Text section:
· · · · ·

In Swift, arrays enable us to sort, filter and transform our data efficiently. In fact, they’re among the most powerful and versatile data structures in our toolkit.

Swift arrays were introduced way back in 2014, but many developers find them confusing – particularly those who are used to reference types, or don’t fully grasp the possibilities that arrays provide. So in this guide, we’ll go beyond the basics and explore advanced Swift array operations like map, filter, reduce, and sorted, with practical examples and performance notes. By the end, you’ll know how to write cleaner, faster, and more expressive Swift code using arrays.

Table of Contents

• What are Swift arrays and how they work

• Value-based nature of arrays (copy on write)

• Swift arrays vs reference types: key differences

• Advanced Swift array operations (map, filter, reduce, sort)

• Understanding higher-order functions

• Swift array sort: how to use sort() and sorted()

• Swift array filter: practical filter() example

• Swift map, compactMap, and flatMap explained

• Swift reduce: combining array values efficiently

• Swift array Reduce performance

• Swift array extensions: safe subscripting & utilities

• Key takeaways

What are Swift arrays and how they work

In Swift, arrays are ordered collections that store multiple values of the same type. They’re value types, which means that when an array is assigned to another variable or passed to a function, Swift creates a copy instead of referencing the same instance.

You can think of this difference like sharing a document:

• Value types are like sending a copy by email — each person can edit their version without affecting the original.
• Reference types are like sharing a Cloud link — any change updates the original for everyone.

Reference types offer several advantages, to be sure. Multiple references can share the same underlying instance and value, while copies of reference types share the same underlying data, which reduces memory overhead.

However, because value types can be changed without affecting other instances, we can use them to modify data while ensuring predictable behavior and thread safety.

(A quick note before we go on: For basic array operations, you should visit our guide on Swift collections. This article is designed to explore advanced concepts and real-world uses).

Value-based nature of arrays (copy on write)

· · · · ·

Data:

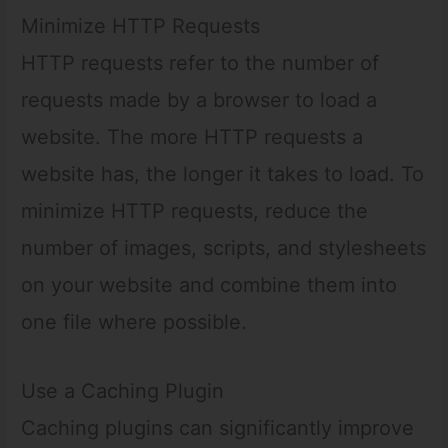
Minimize HTTP Requests
HTTP requests refer to the number of
requests made by a browser to load a
website. The more HTTP requests a
website has, the longer it takes to load. To
minimize HTTP requests, reduce the
number of images, scripts, and stylesheets
on your website and combine them into
one file where possible.
Use a Caching Plugin
Caching plugins can significantly improve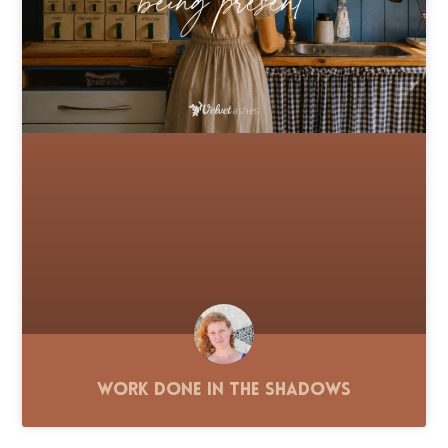
Work Done in the Shadows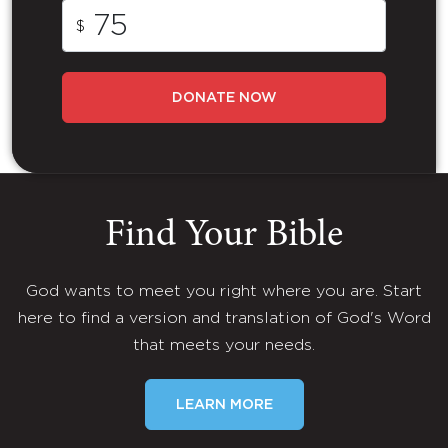
$
DONATE NOW
Find Your Bible
God wants to meet you right where you are. Start
here to find a version and translation of God's Word
that meets your needs.
LEARN MORE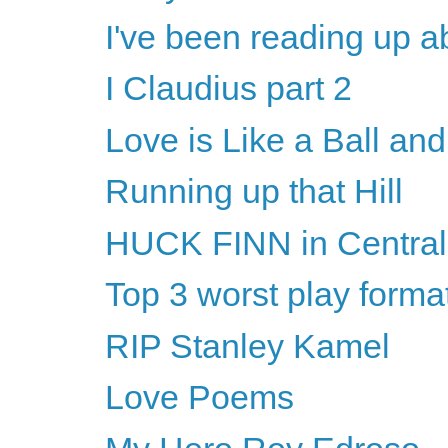
I've been reading up a
I Claudius part 2
Love is Like a Ball an
Running up that Hill
HUCK FINN in Central
Top 3 worst play forma
RIP Stanley Kamel
Love Poems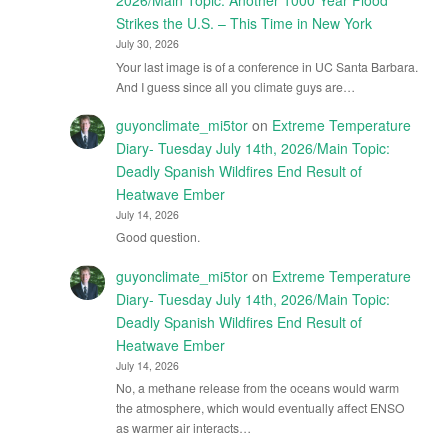
2026/Main Topic: Another 1000 Year Flood
Strikes the U.S. – This Time in New York
July 30, 2026
Your last image is of a conference in UC Santa Barbara.
And I guess since all you climate guys are…
guyonclimate_mi5tor
on
Extreme Temperature
Diary- Tuesday July 14th, 2026/Main Topic:
Deadly Spanish Wildfires End Result of
Heatwave Ember
July 14, 2026
Good question.
guyonclimate_mi5tor
on
Extreme Temperature
Diary- Tuesday July 14th, 2026/Main Topic:
Deadly Spanish Wildfires End Result of
Heatwave Ember
July 14, 2026
No, a methane release from the oceans would warm
the atmosphere, which would eventually affect ENSO
as warmer air interacts…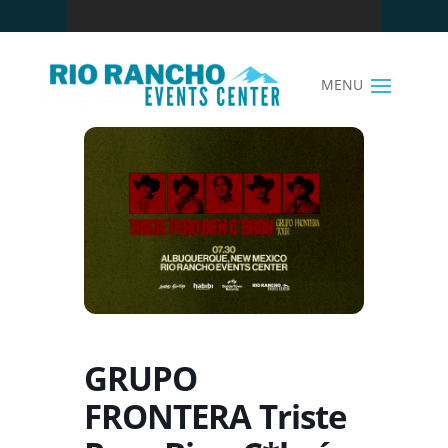
GRUPO
FRONTERA Triste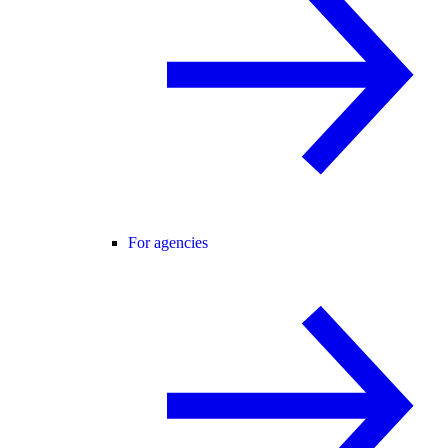
For agencies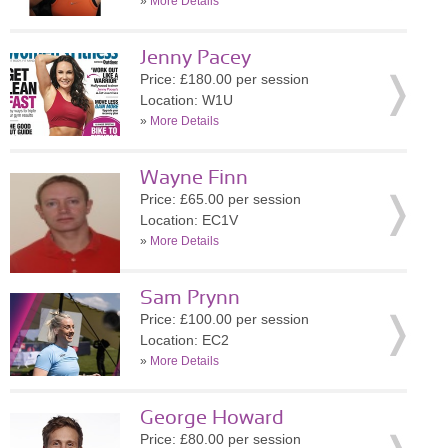
»
More Details
Jenny Pacey
Price: £180.00 per session
Location: W1U
»
More Details
Wayne Finn
Price: £65.00 per session
Location: EC1V
»
More Details
Sam Prynn
Price: £100.00 per session
Location: EC2
»
More Details
George Howard
Price: £80.00 per session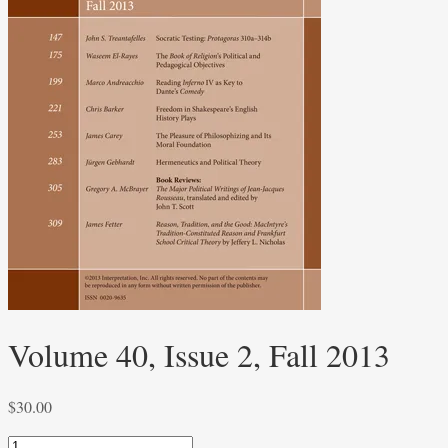
Volume 40, Issue 2, Fall 2013
$
30.00
Volume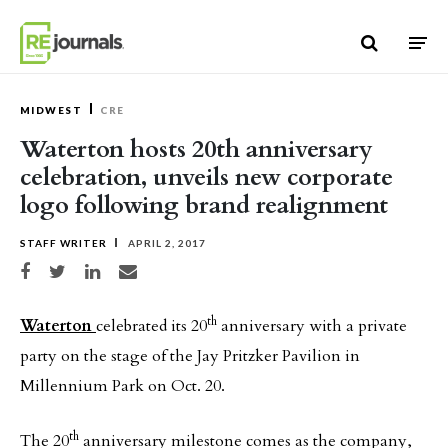
Skip to content
MIDWEST
CRE
Waterton hosts 20th anniversary
celebration, unveils new corporate
logo following brand realignment
STAFF WRITER
APRIL 2, 2017
Share on Facebook
Share on Twitter
Share on LinkedIn
Share via email
th
Waterton
celebrated its 20
anniversary with a private
party on the stage of the Jay Pritzker Pavilion in
Millennium Park on Oct. 20.
th
The 20
anniversary milestone comes as the company,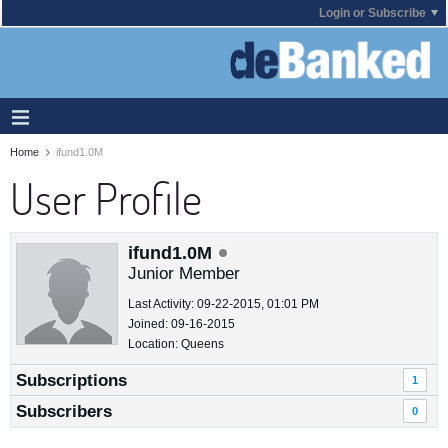
Login or Subscribe
Home
ifund1.0M
User Profile
ifund1.0M
Junior Member
Last Activity: 09-22-2015, 01:01 PM
Joined: 09-16-2015
Location: Queens
Subscriptions
1
Subscribers
0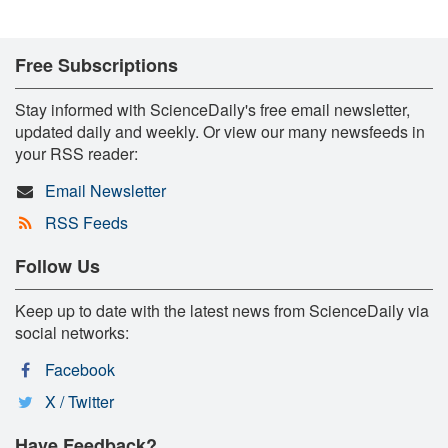
Free Subscriptions
Stay informed with ScienceDaily's free email newsletter,
updated daily and weekly. Or view our many newsfeeds in
your RSS reader:
Email Newsletter
RSS Feeds
Follow Us
Keep up to date with the latest news from ScienceDaily via
social networks:
Facebook
X / Twitter
Have Feedback?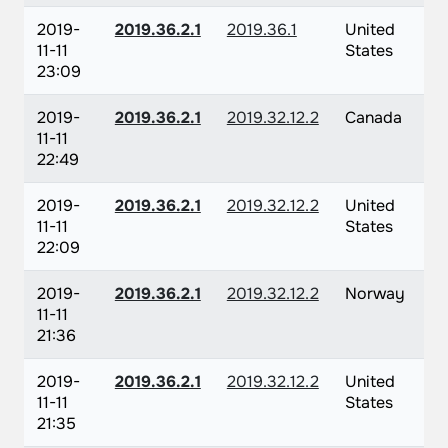
2019-
2019.36.2.1
2019.36.1
United
11-11
States
23:09
2019-
2019.36.2.1
2019.32.12.2
Canada
11-11
22:49
2019-
2019.36.2.1
2019.32.12.2
United
11-11
States
22:09
2019-
2019.36.2.1
2019.32.12.2
Norway
11-11
21:36
2019-
2019.36.2.1
2019.32.12.2
United
11-11
States
21:35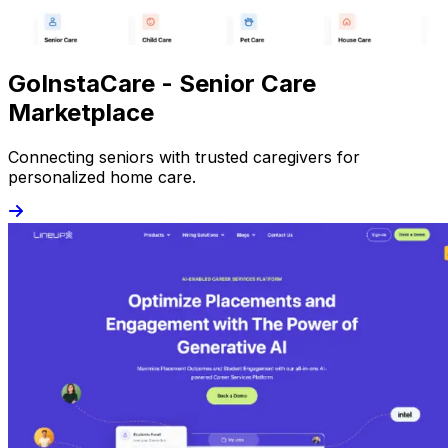
GoInstaCare - Senior Care
Marketplace
Connecting seniors with trusted caregivers for
personalized home care.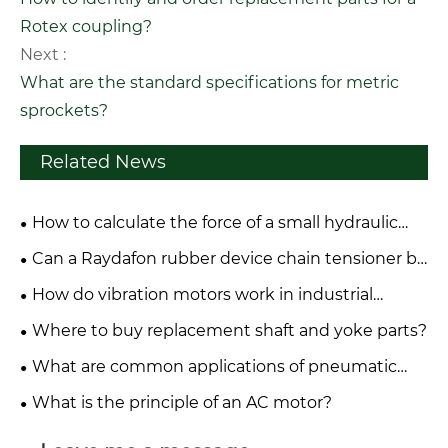
Rotex coupling?
Next :
What are the standard specifications for metric
sprockets?
Related News
How to calculate the force of a small hydraulic
cylinder?
Can a Raydafon rubber device chain tensioner be
repaired or only replaced?
How do vibration motors work in industrial
applications?
Where to buy replacement shaft and yoke parts?
What are common applications of pneumatic
systems in industry?
What is the principle of an AC motor?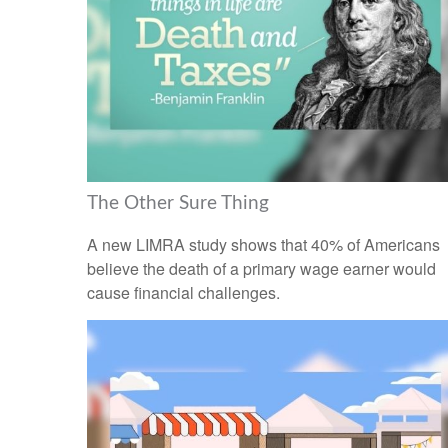
The Other Sure Thing
A new LIMRA study shows that 40% of Americans
believe the death of a primary wage earner would
cause financial challenges.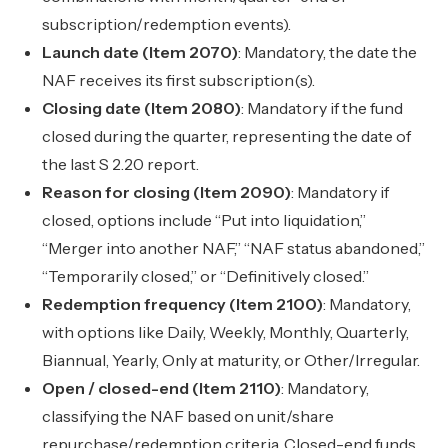
subscription/redemption events).
Launch date (Item 2070)
: Mandatory, the date the
NAF receives its first subscription(s).
Closing date (Item 2080)
: Mandatory if the fund
closed during the quarter, representing the date of
the last S 2.20 report.
Reason for closing (Item 2090)
: Mandatory if
closed, options include “Put into liquidation,”
“Merger into another NAF,” “NAF status abandoned,”
“Temporarily closed,” or “Definitively closed.”
Redemption frequency (Item 2100)
: Mandatory,
with options like Daily, Weekly, Monthly, Quarterly,
Biannual, Yearly, Only at maturity, or Other/Irregular.
Open / closed-end (Item 2110)
: Mandatory,
classifying the NAF based on unit/share
repurchase/redemption criteria. Closed-end funds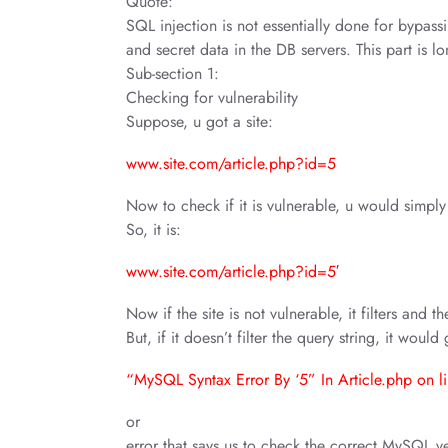
Quote:
SQL injection is not essentially done for bypassi
and secret data in the DB servers. This part is l
Sub-section 1:
Checking for vulnerability
Suppose, u got a site:
www.site.com/article.php?id=5
Now to check if it is vulnerable, u would simply 
So, it is:
www.site.com/article.php?id=5′
Now if the site is not vulnerable, it filters and 
But, if it doesn’t filter the query string, it woul
“MySQL Syntax Error By ‘5” In Article.php on l
or
error that says us to check the correct MySQL v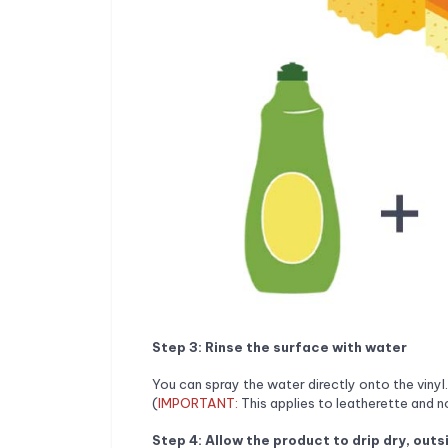
Step 3: Rinse the surface with water
You can spray the water directly onto the vinyl.
(
IMPORTANT:
This applies to leatherette and n
Step 4: Allow the product to drip dry, outs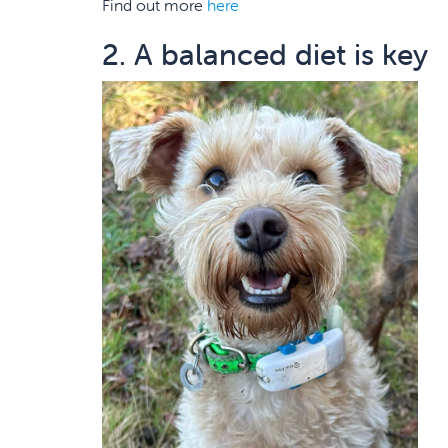
Find out more
here
2. A balanced diet is key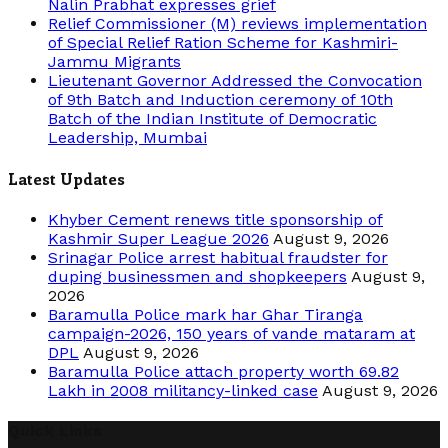
Nalin Prabhat expresses grief
Relief Commissioner (M) reviews implementation
of Special Relief Ration Scheme for Kashmiri-
Jammu Migrants
Lieutenant Governor Addressed the Convocation
of 9th Batch and Induction ceremony of 10th
Batch of the Indian Institute of Democratic
Leadership, Mumbai
Latest Updates
Khyber Cement renews title sponsorship of
Kashmir Super League 2026
August 9, 2026
Srinagar Police arrest habitual fraudster for
duping businessmen and shopkeepers
August 9,
2026
Baramulla Police mark har Ghar Tiranga
campaign-2026, 150 years of vande mataram at
DPL
August 9, 2026
Baramulla Police attach property worth 69.82
Lakh in 2008 militancy-linked case
August 9, 2026
Quick Links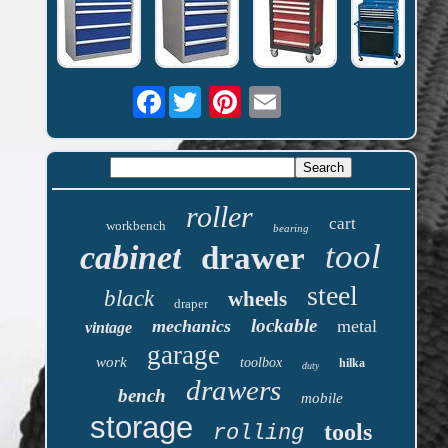
Facebook
roller
cart
workbench
bearing
tool
cabinet
drawer
steel
black
wheels
draper
lockable
mechanics
metal
vintage
garage
work
toolbox
hilka
duty
drawers
bench
mobile
storage
tools
rolling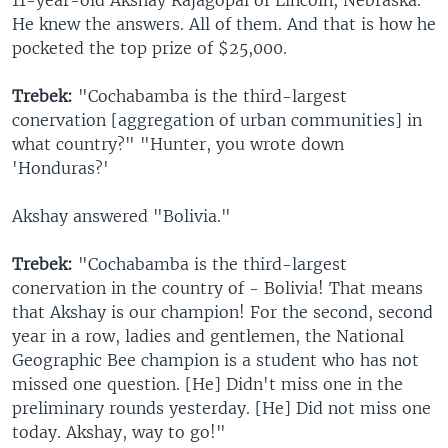
11-year-old Akshay Rajagopal of Lincoln, Nebraska.
He knew the answers. All of them. And that is how he
pocketed the top prize of $25,000.
Trebek:
"Cochabamba is the third-largest
conervation [aggregation of urban communities] in
what country?" "Hunter, you wrote down
'Honduras?'
Akshay answered "Bolivia."
Trebek:
"Cochabamba is the third-largest
conervation in the country of - Bolivia! That means
that Akshay is our champion! For the second, second
year in a row, ladies and gentlemen, the National
Geographic Bee champion is a student who has not
missed one question. [He] Didn't miss one in the
preliminary rounds yesterday. [He] Did not miss one
today. Akshay, way to go!"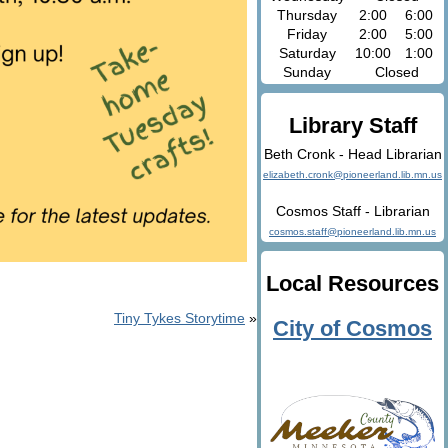
Thursday
2:00
6:00
Friday
2:00
5:00
Saturday
10:00
1:00
Sunday
Closed
Library Staff
Beth Cronk - Head Librarian
elizabeth.cronk@pioneerland.lib.mn.us
Cosmos Staff - Librarian
cosmos.staff@pioneerland.lib.mn.us
Local Resources
Tiny Tykes Storytime
»
City of Cosmos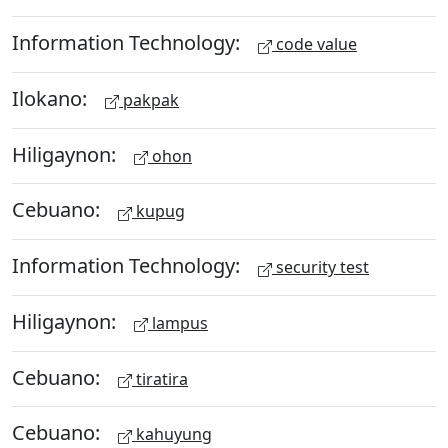
Information Technology:
code value
Ilokano:
pakpak
Hiligaynon:
ohon
Cebuano:
kupug
Information Technology:
security test
Hiligaynon:
lampus
Cebuano:
tiratira
Cebuano:
kahuyung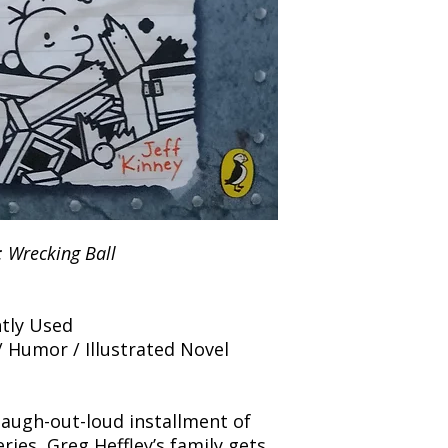
and any concerns befo
number for your order
feedback helps us im
free to contact our
: Wrecking Ball
tly Used
/ Humor / Illustrated Novel
 laugh-out-loud installment of
ries, Greg Heffley’s family gets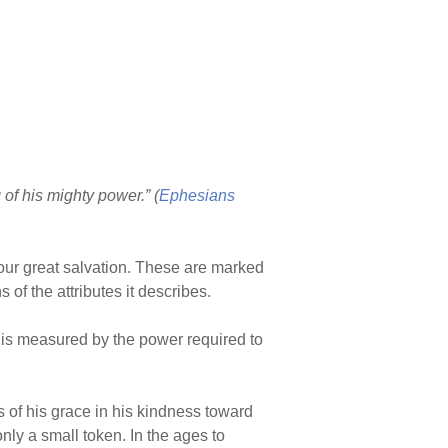
of his mighty power.” (
Ephesians
our great salvation. These are marked
of the attributes it describes.
 is measured by the power required to
s of his grace in his kindness toward
nly a small token. In the ages to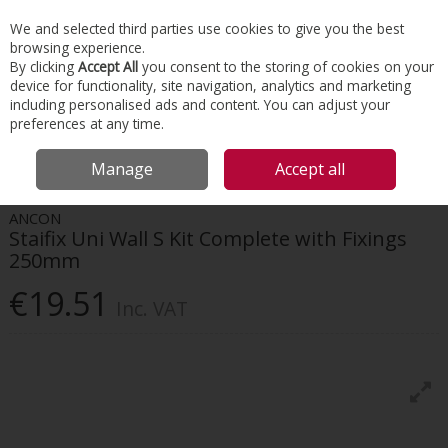
EX. VAT
INC. VAT
We and selected third parties use cookies to give you the best
Skip to content
browsing experience.
By clicking
Accept All
you consent to the storing of cookies on your
device for functionality, site navigation, analytics and marketing
Menu
Account
Search
Cart
including personalised ads and content. You can adjust your
preferences at any time.
HOME
CONSTRUCTION ACCESSORIES
MASONRY & BRICKWORK
Manage
Accept all
ANCON STAIFIX UNI WALL S KIT COMPLETE WITH FIXINGS 250MM
ANCON
Staifix Uni Wall S Kit Complete with Fixings
250mm
€19.51
Inc. VAT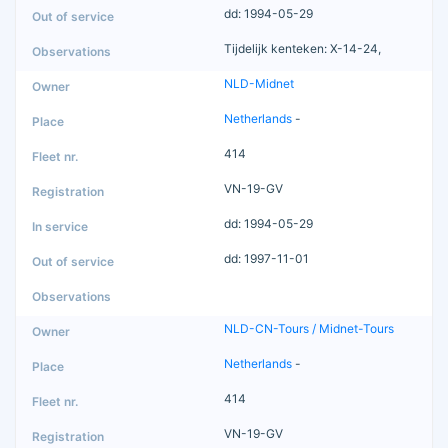
dd: 1994-05-29
Tijdelijk kenteken: X-14-24,
NLD-Midnet
Netherlands
-
414
VN-19-GV
dd: 1994-05-29
dd: 1997-11-01
NLD-CN-Tours / Midnet-Tours
Netherlands
-
414
VN-19-GV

· · · · ·

Exercise tasks:
A) Answer these questions about the Swift arrays guide, marking each answer with the same numeral as its question:
(i) In what year were Swift arrays introduced?
(ii) According to the sharing-a-document comparison, what are value types like?
(iii) How does the guide define arrays in Swift?
B) Write out the passage of the Swift arrays guide between "(A quick note" and "and real-world uses).", inclusive.
C) Continue the Swift arrays guide from the point where it stops.

Answers by item:
A)
(i) 2014.
(ii) Value types are like sending a copy by email: each person can edit their version without affecting the original.
(iii) Arrays are ordered collections that store multiple values of the same type.

B)
(A quick note before we go on: For basic array operations, you should visit our guide on Swift collections. This article is designed to explore advanced concepts and real-world uses).

C)
‘Copy on write’ is a technique used by Swift and a handful of other programming languages to avoid unnecessary data duplication. Rather than simply copying data when you assign it, Swift only makes a copy when a variable actively tries to change the data.

1. Swift lets two (or more) variables share the same memory as long as nobody modifies it.
2. When one of them tries to change the data, only then does a real copy occur — so each variable has its own unique version.

Here’s how this works for Swift arrays.

Copying semantics When you assign an array to another variable or pass it as a function parameter, a new copy of the array is created. This ensures that modifications to the resulting array do not affect the original array.

var originalArray = [1, 2, 3]
var copiedArray = originalArray

copiedArray[0] = 99
print(originalArray)
// Output: [1, 2, 3]

print(copiedArray)
// Output: [99, 2, 3]

Immutability Swift’s value-based nature allows you to create immutable arrays (arrays which, once created, cannot be changed) using the let keyword. Once an array is declared as a constant, its contents cannot be modified.

let constantArray = [4, 5, 6]
constantArray[0] = 44
// This would not compile at all, since constantArray is a constant

Swift arrays vs reference types: key differences

Defining what a concept isn’t can often help us understand what it is. A definition of its alternative can help us identify its own attributes and characteristics.

So let’s examine how Swift arrays would work if they were reference-based. Specifically, let’s look at what happens when we change the properties of a class, which, in Swift, is a reference type:

class Person {
var name: String
init(name: String) {
self.name = name
}
}

var person1 = Person(name: "Alice")
var person2 = person1
person2.name = "Bob"
print(person1.name)
// Output: Bob

print(person2.name)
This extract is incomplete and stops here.